The anti-money laundering regulator has reported a 70 per cent increase in suspicious matter reports (SMRs) in the wake of landmark cases against Commonwealth Bank and Tabcorp.
The Australian Transaction Reports and Analysis Centre’s annual report tabled on Thursday shows SMRs – which requires the banks and reporting entities to identify suspicious transactions – jumped from around 70,000 to 126,000 last financial year.
The annual report also reveals an increase of 22 per cent in reports from industry across the board from 112.53 million to 136.22 million, or more than 370,800 reports to the regulator a day.
“AUSTRAC’s enforcement actions, combined with our wide range of education activity and collaboration with industry, can all be attributed to this increase in both the quantity and quality of reporting,” the regulator said.
The radical spike comes as the star witness for AUSTRAC in their case against CBA, Neil Jeans, has spoken for the first time about the case, revealing new details including that AUSTRAC wrote to the bank in December 2015 to warn about the bank’s Intelligent Deposit Machines (IDMs).
“AUSTRAC actually wrote to all the banks and said we are concerned about the vulnerability of IDMs based on the intelligent and SMRs and TTRs [Threshold Transaction Reports] we are receiving,” Mr Jeans said. “That is a trigger the CBA should have taken notice of.”
The CBA case, launched shortly after CBA announced a $9.23 billion profit, was settled in June this year for $700 million in relation to 53,000 breaches of the law, after AUSTRAC was first alerted when inquiries were made about the other side of two TTRs where CBA had not filed any report.
Cash volumes up exponentially
Mr Jeans said there were a number of triggers that should have alerted the CBA, including that physical cash running through bank’s IDMs went from $100 million a month when they were introduced six years ago to $1.7 billion a month.
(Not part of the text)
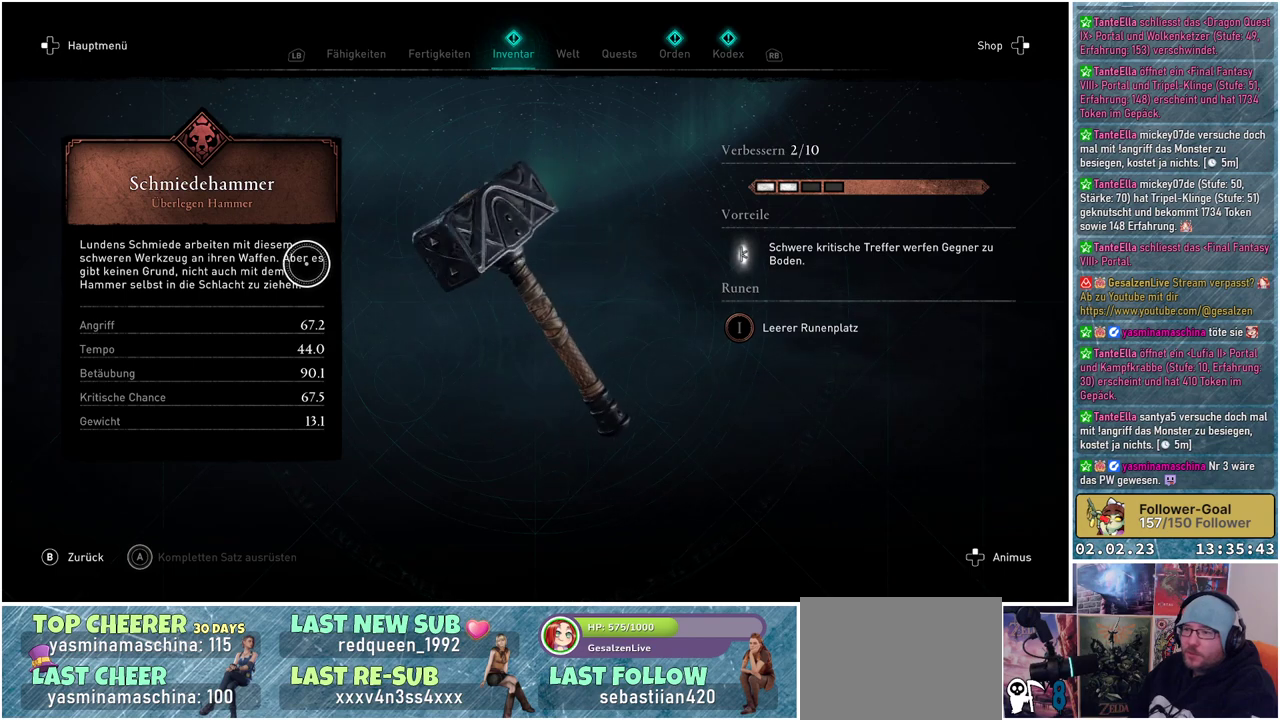
{"buttons": [], "left_stick": "center", "right_stick": "center", "events": [[50, "right_stick", "center"]]}
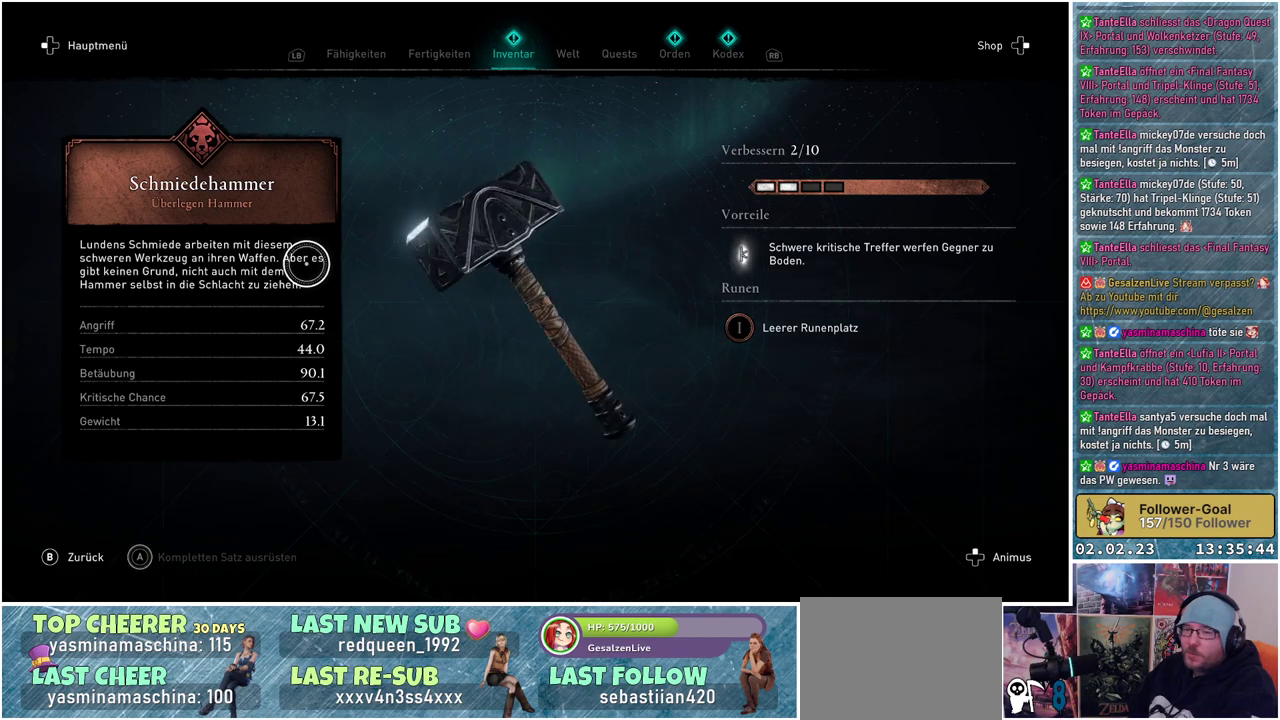
{"buttons": [], "left_stick": "center", "right_stick": "center", "events": []}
Mr Jeans warned the main challenge for banks was “getting the right information into the right hands to make the right decisions”.
There was also an element of technological failure when the data from two systems were merged and the account identifiers that would normally trigger automated monitoring were lost.
“They didn’t do a risk assessment when they launched their product,” Mr Jeans said. “There was a significant move away from tellers to these IDMs. The volumes went up exponentially. That volume should have been a trigger,” Mr Jeans, an independent expert who has worked for NAB, UBS and ABN Amro.
“[CBA] also took a policy decision not to file an SMR if one had previously been filed in the previous three months of a similar nature,” Mr Jeans revealed.
Head of financial crime intelligence at Thomson Reuters, Nathan Lynch said there had been an uptick in SMRs around the world after regulators took on big cases.
“The big-stick approach definitely works,” he said. “One of the dangers with enforcement cases is that they can trigger an increase in what we call ‘defensive reporting’. It’s an offence to fail to report suspicious matters but there’s no equivalent offence in over-reporting.”
ACCC’s $170m in penalties
The spike comes after The Australian Financial Review revealed that real estate agents, lawyers and accountants had won a reprieve from tough new anti-money laundering measures with the federal government delaying a planned crackdown on the professions.
Australia has been promising to introduce comprehensive “tranche 2” laws, with the support of both major political parties, since 2006 but the Department of Home Affairs confirmed that Australia would instead pass “phase 1.5” laws as a transitional step to clarify aspects of Australia’s money laundering offences.
On Thursday a number of regulators tabled their annual report including the Australian Competition and Consumer Commission, which reported it had secured nearly $170 million in penalties for breaches of competition and consumer law last financial year.
The ACCC recorded its highest penalty in the Yazaki cartel case of $46 million and secured penalties of around $10 million each against Telstra, Ford and Apple for consumer protection issues.